Por outro lado, no actual momento do desenvolvimento do nosso sistema autonómico é de admitir de forma unânime que existe um déficite de articulação das relações político-administrativas entre os protagonistas do sistema, ou seja, entre as Regiões Autónomas, naquilo que são consideradas «relações horizontais», tal como se introduz uma excessiva voluntariedade no regime e na praxis das «relações verticais», ou seja, que ligam as Regiões ao aparelho do Estado.
É, pois, prioritário sistematizar procedimentos e instrumentos de cooperação entre os distintos poderes centrais e territoriais, partindo do pressuposto que o nosso sistema de repartição competencial avança no sentido da diminuição das competências exclusivas e se articula em torno das competências concorrenciais, fazendo-o de modo que as Regiões comprovem que a participação nesses procedimentos cooperativos se obtêm maiores e melhores resultados dos que se alcançam fora deste sistema onde pela inexistência de mecanismos de conciliação se configuram constantes mediações não institucionais (tais sejam canais e relacionamentos partidários e/ou pessoais), o recurso contínuo a uma jurisprudência constitucional e as imposições hierárquicas não negociadas ancoradas na recorrente invocação do estado unitário, nomeadamente, pela Assembleia da República.

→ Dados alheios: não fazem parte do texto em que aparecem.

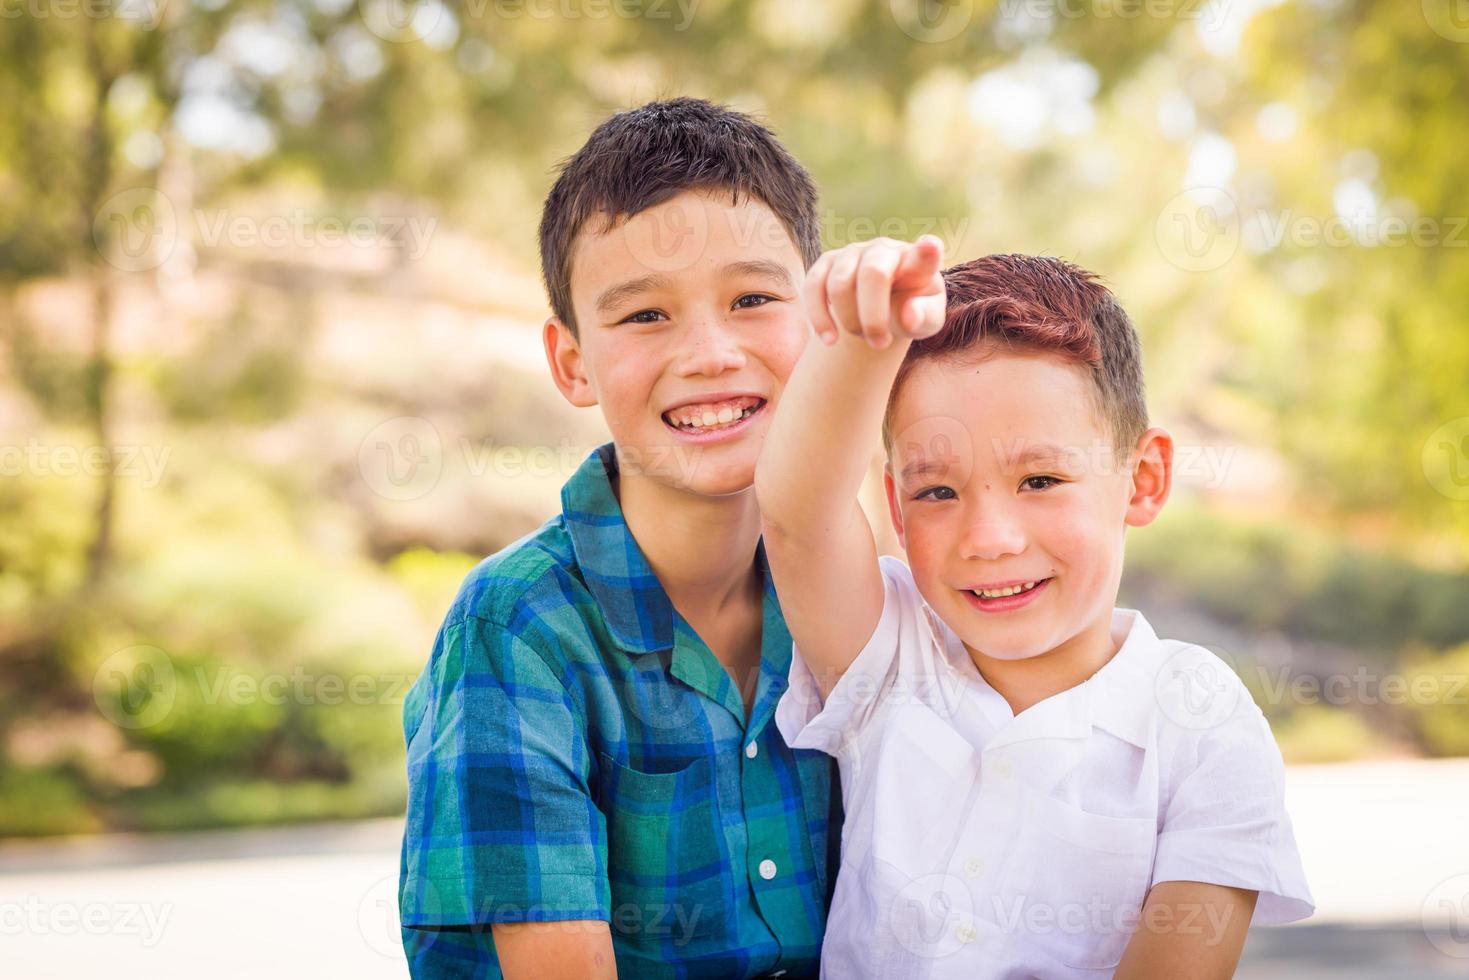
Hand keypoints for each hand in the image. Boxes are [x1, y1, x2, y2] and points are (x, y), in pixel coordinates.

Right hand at [803, 234, 946, 347]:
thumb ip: (924, 318)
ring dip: (849, 320)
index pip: (924, 254)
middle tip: (880, 344)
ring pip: (840, 284)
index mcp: (917, 262)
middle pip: (873, 273)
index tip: (930, 247)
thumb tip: (909, 315)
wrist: (881, 308)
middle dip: (873, 317)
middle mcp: (884, 249)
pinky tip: (829, 340)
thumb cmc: (909, 312)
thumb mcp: (925, 321)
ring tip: (862, 337)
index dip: (926, 251)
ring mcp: (852, 252)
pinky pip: (813, 286)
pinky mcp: (826, 263)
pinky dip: (819, 317)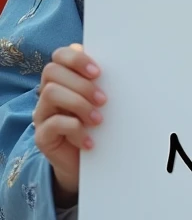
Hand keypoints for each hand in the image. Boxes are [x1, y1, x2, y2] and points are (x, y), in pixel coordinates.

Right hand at [32, 43, 105, 202]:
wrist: (90, 164)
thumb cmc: (98, 125)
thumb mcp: (101, 102)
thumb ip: (102, 82)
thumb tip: (121, 65)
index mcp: (63, 78)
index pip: (60, 55)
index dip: (77, 59)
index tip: (98, 72)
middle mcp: (47, 92)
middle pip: (52, 71)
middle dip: (81, 83)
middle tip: (103, 100)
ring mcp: (42, 114)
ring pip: (50, 93)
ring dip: (79, 104)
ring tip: (98, 120)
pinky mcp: (42, 136)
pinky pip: (52, 124)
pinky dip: (75, 130)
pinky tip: (90, 141)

Falo, assim, de realidades vitais, isto é, do que devemos levar sempre ante os nossos olhos de agentes da autonomia. Realidades vitais que são antes da legislação ou do governo e que estes tratam de maneiras diferentes. Se a vida é incerta e criadora, a legislação é nacional e temporal e a arte de governar quotidiana. Assim, deveremos proceder como legisladores e governantes do nosso tempo de modo a resolvermos as antinomias existentes da realidade autonómica de hoje. Corre-se o perigo de, não havendo garantias suficientes no sistema, agravar o que é um problema estrutural do Estado, com as lamentáveis consequências de o problema ficar sem solução e o sistema sem estabilidade, ao mesmo tempo que a lógica e a coerência do edifício constitucional e dos seus órgãos se erode e distorce exigindo, continuamente, ao Tribunal Constitucional que seja o garante de um processo de descentralização em que as exigências do pragmatismo político têm prevalecido sobre a lógica constitucional.
Os problemas de organização territorial na medida em que se centram em questões de conflito judicializam-se. O estabelecimento, mediante consagração estatutária e legislação de desenvolvimento, seja dos campos funcionais de solidariedade, seja dos instrumentos e mecanismos de cooperação, é uma alternativa sustentável como regra geral para a solução de conflitos relegando a solução judicial para o campo excepcional. Ou seja, a elaboração de uma rede que sistematize e potencie todos os instrumentos de solidariedade e cooperação é uma primeira realidade vital de qualquer iniciativa reformadora do Estatuto, a não ser assim, e não quero mostrar-me apocalíptico, creio que a própria lógica centrífuga e de erosão permanente da actual concepção de um Estado Unitário Regional integrante da União Europeia pode conduzir à pulverização, de facto, de princípios constitucionais como os da autonomia e da subsidiariedade.